> _TASK TO CARRY OUT_: Copy the data word for word, from the line with "genus: Coragyps" up to and including the last line of the data. Omit the pictures from your copy.

* BEGIN DATA TO USE *

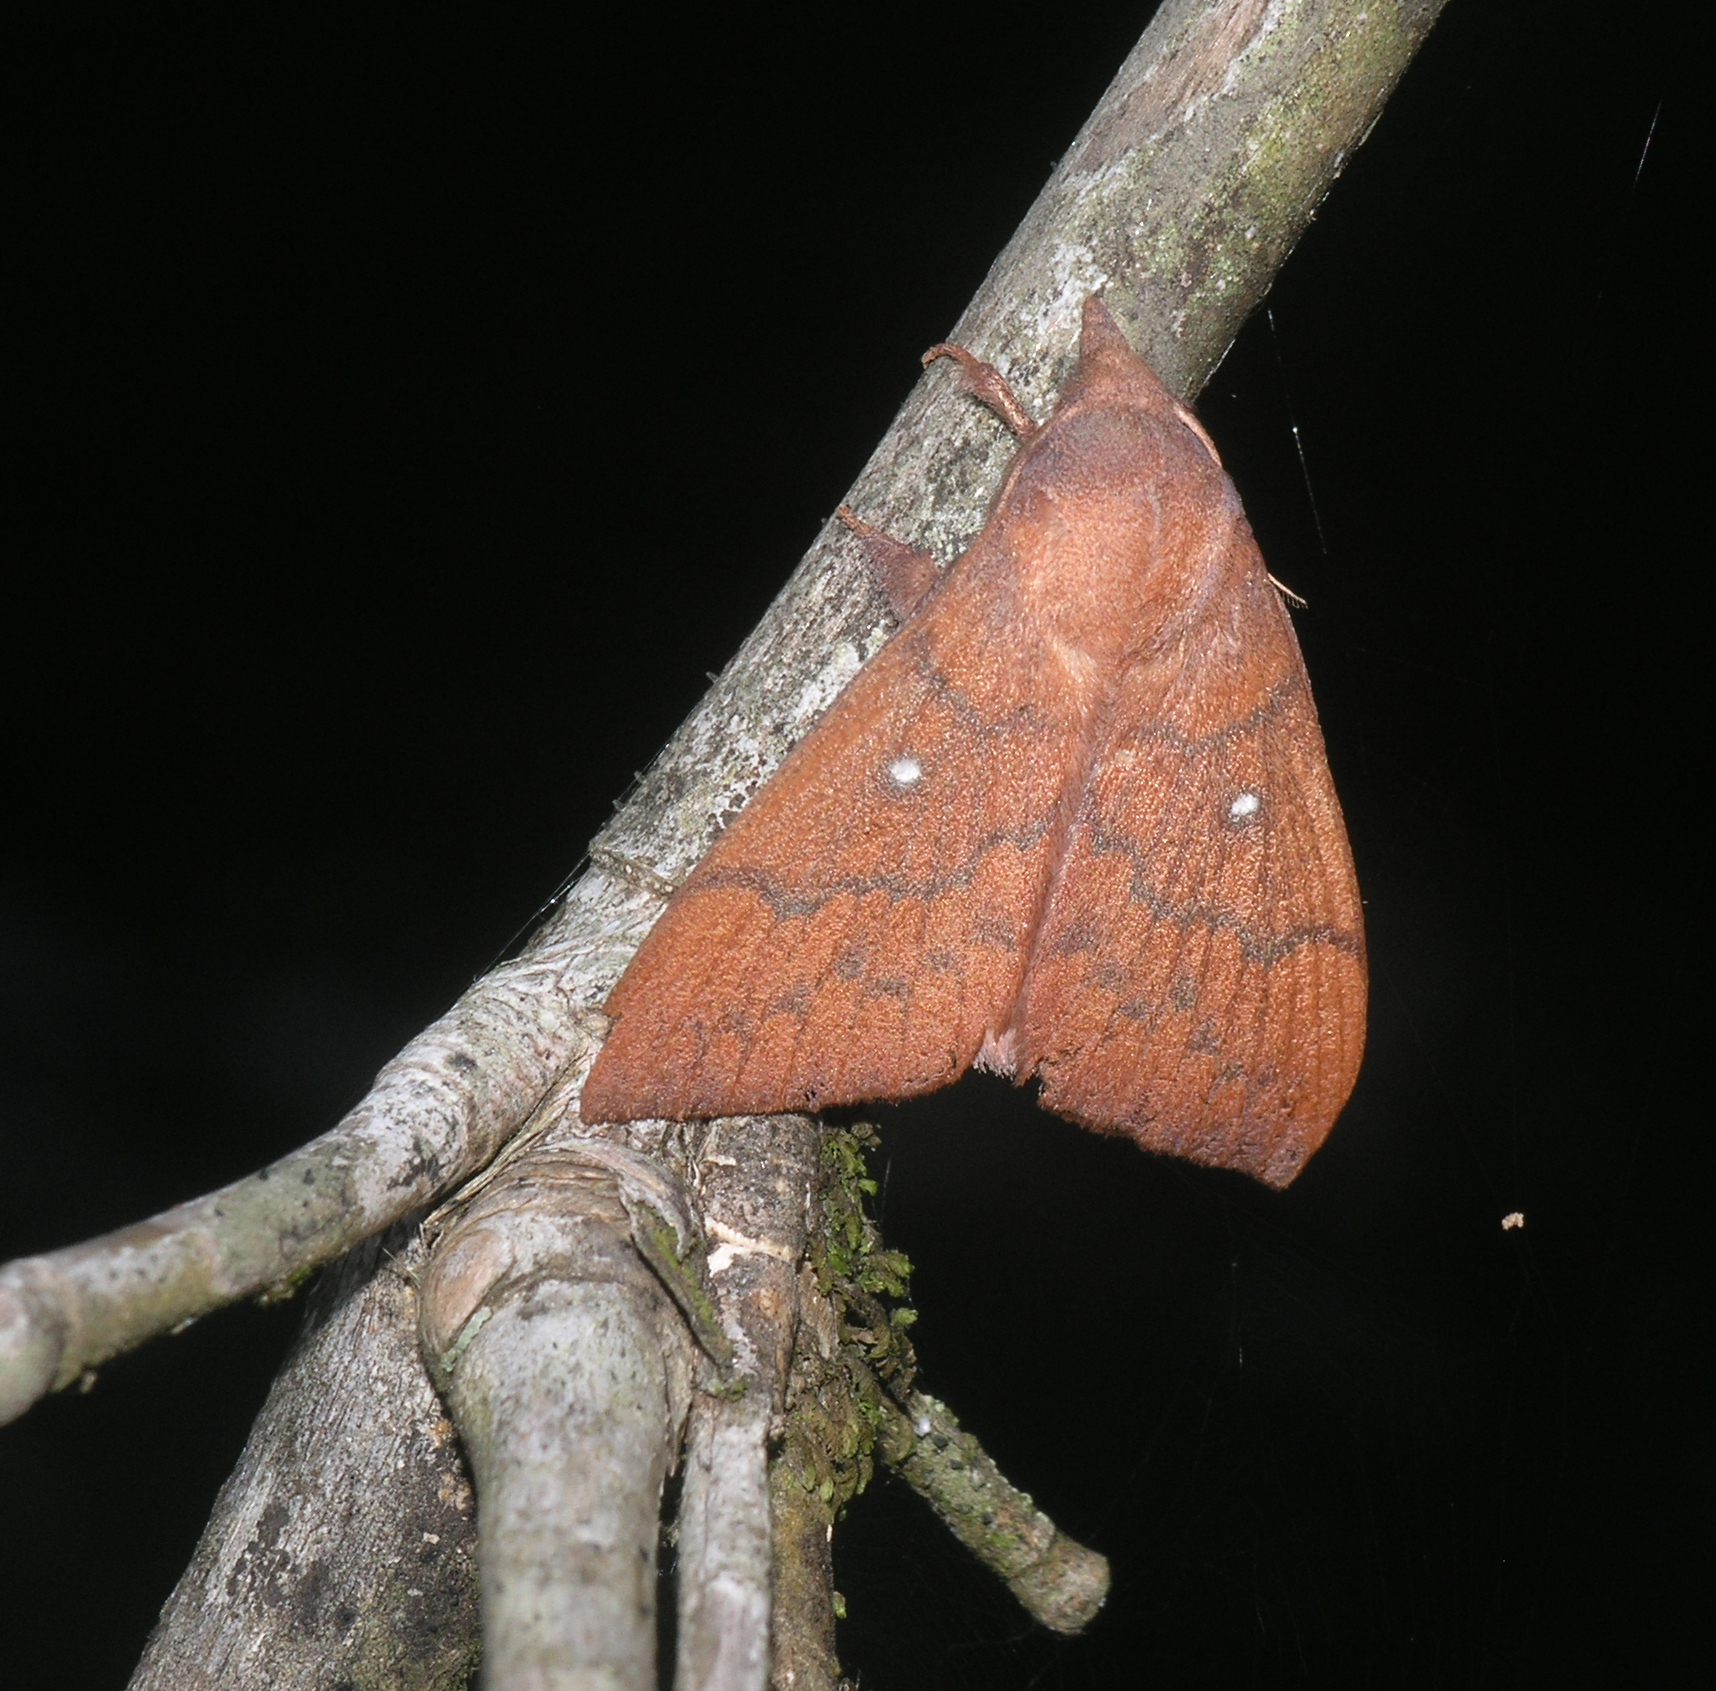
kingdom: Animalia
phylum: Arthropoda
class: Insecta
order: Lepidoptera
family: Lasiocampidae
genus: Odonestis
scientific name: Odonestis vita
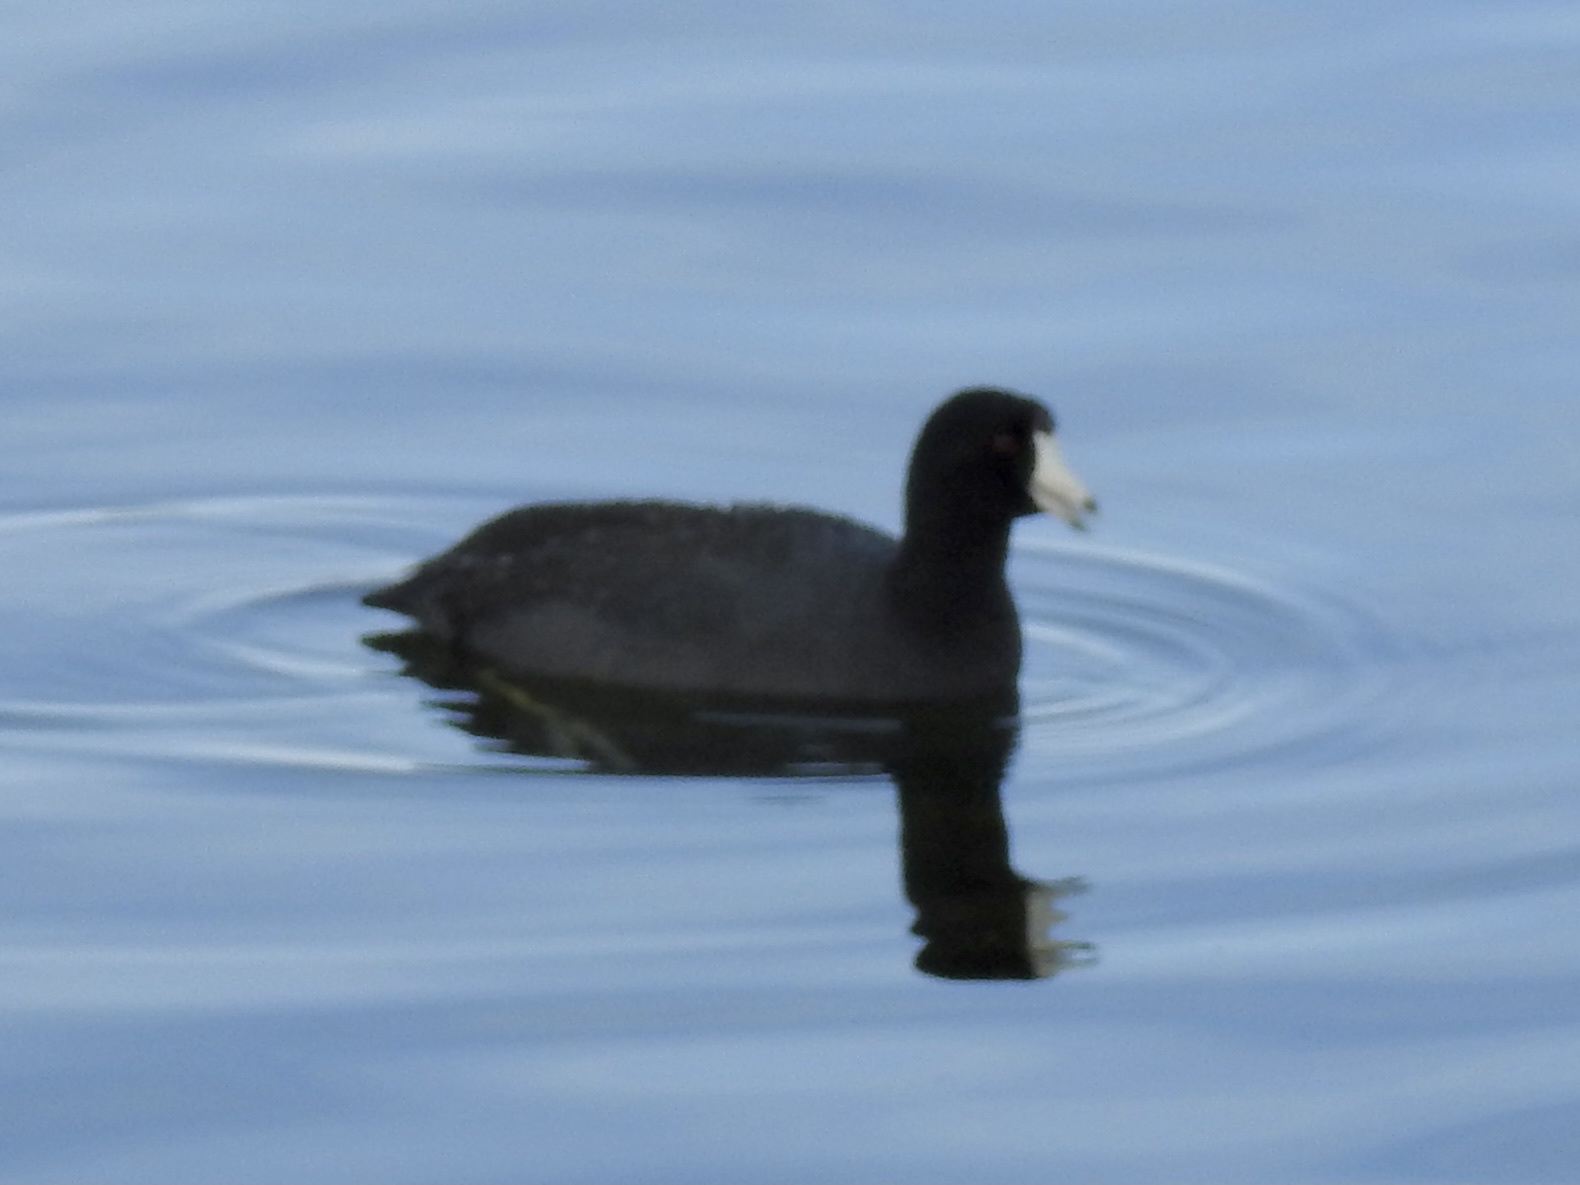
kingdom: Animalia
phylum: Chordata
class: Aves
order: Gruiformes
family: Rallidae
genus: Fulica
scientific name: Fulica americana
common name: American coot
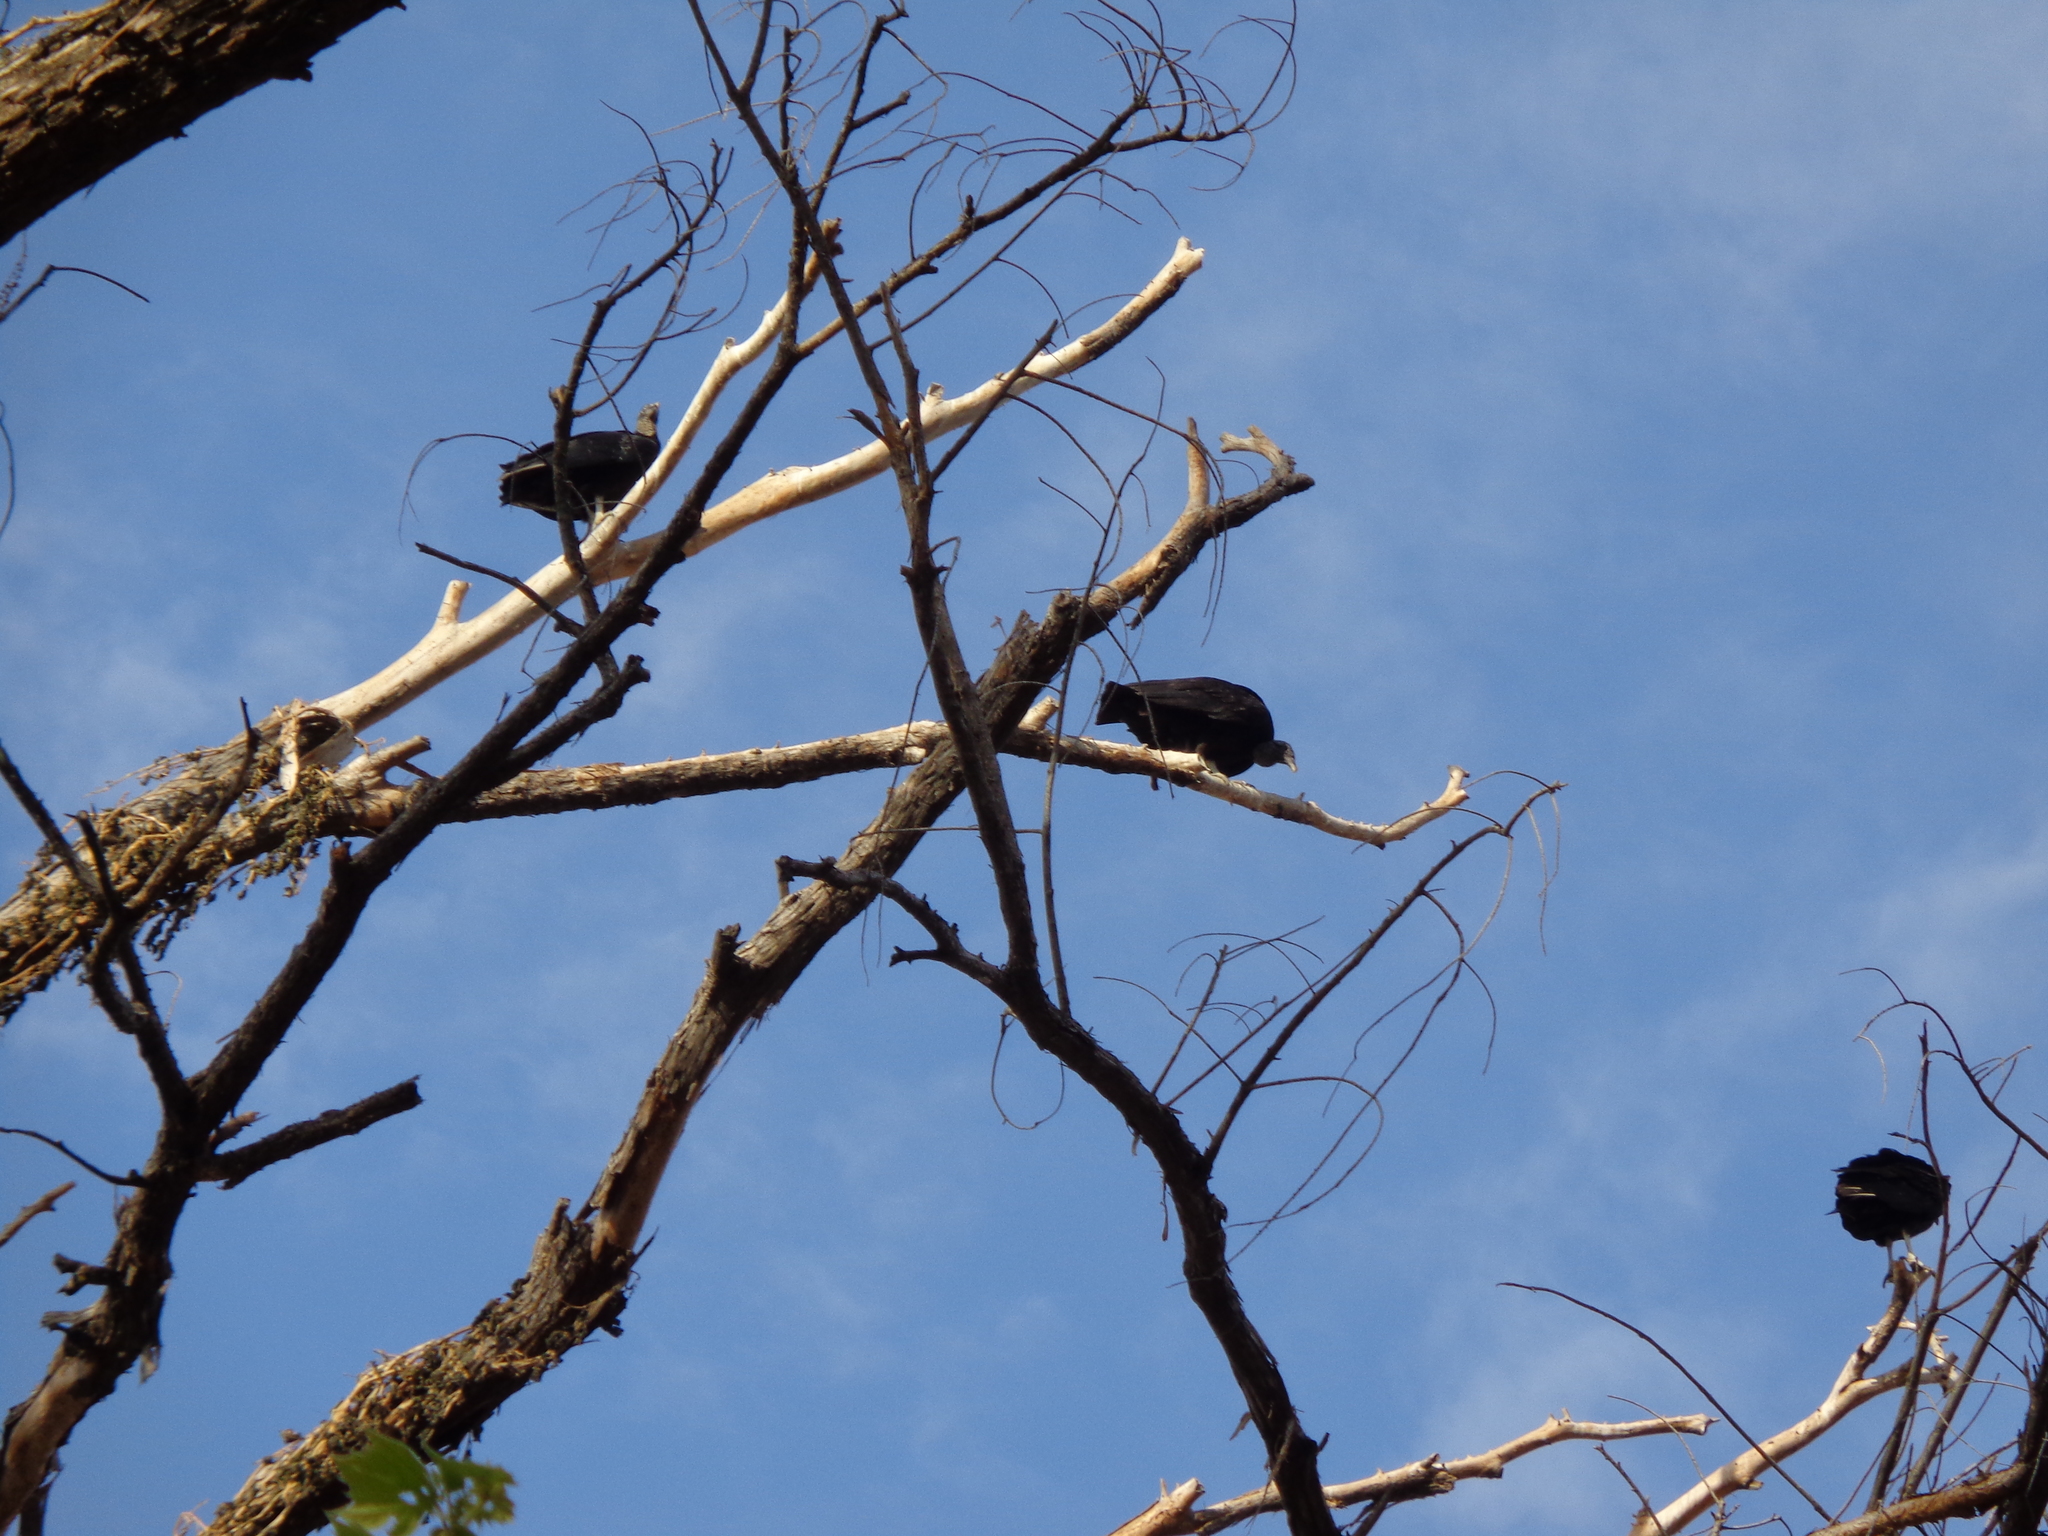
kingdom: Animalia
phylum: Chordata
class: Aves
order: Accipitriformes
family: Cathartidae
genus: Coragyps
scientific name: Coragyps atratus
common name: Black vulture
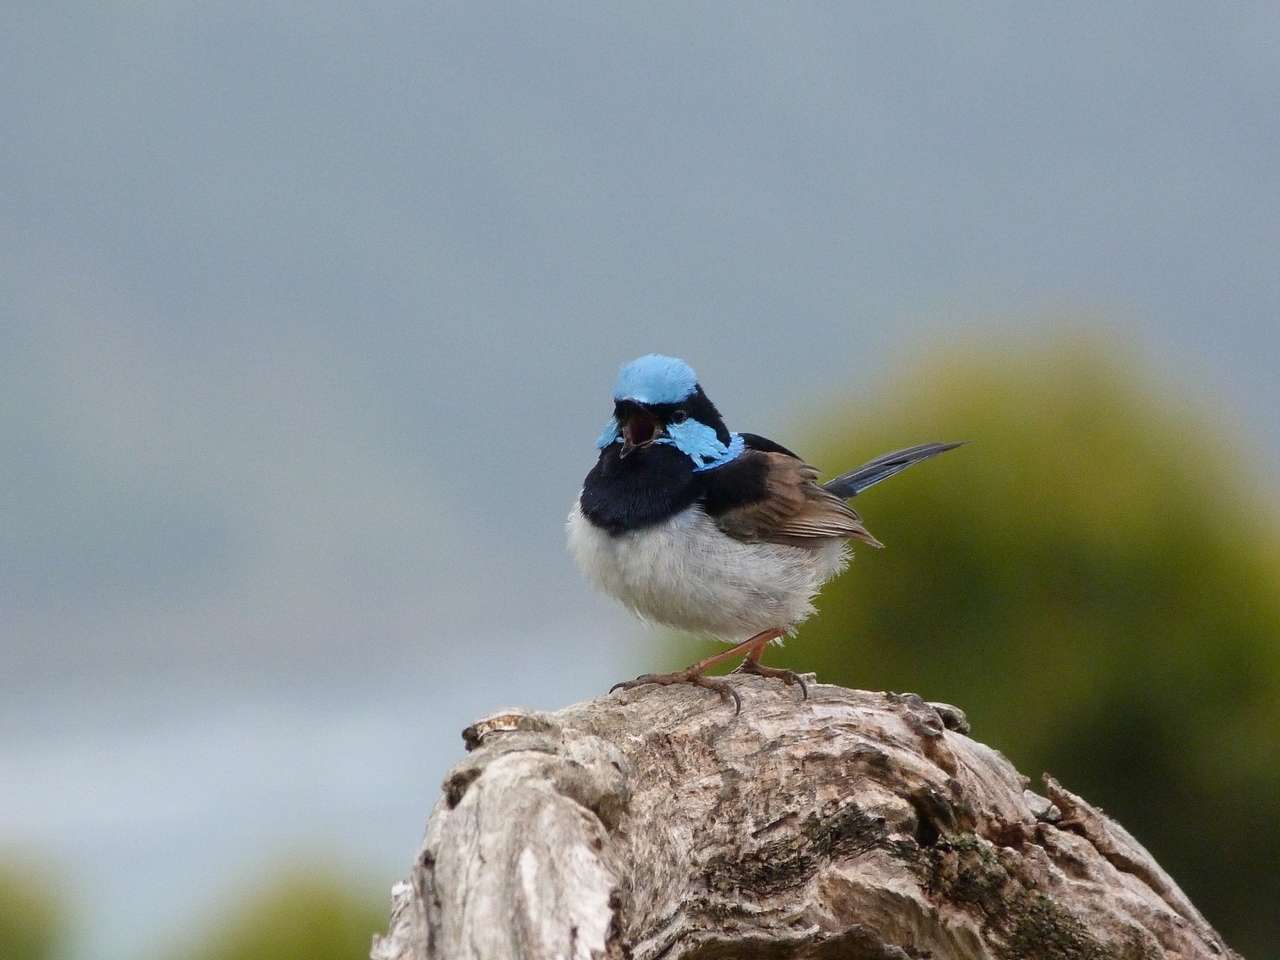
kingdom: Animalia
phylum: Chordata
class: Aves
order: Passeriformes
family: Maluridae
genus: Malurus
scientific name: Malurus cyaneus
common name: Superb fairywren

* END DATA TO USE *

> _ANSWER TO THE EXERCISE_:
genus: Coragyps
scientific name: Coragyps atratus
common name: Black vulture
kingdom: Animalia
phylum: Chordata
class: Aves
order: Passeriformes
family: Maluridae
genus: Malurus
scientific name: Malurus cyaneus
common name: Superb fairywren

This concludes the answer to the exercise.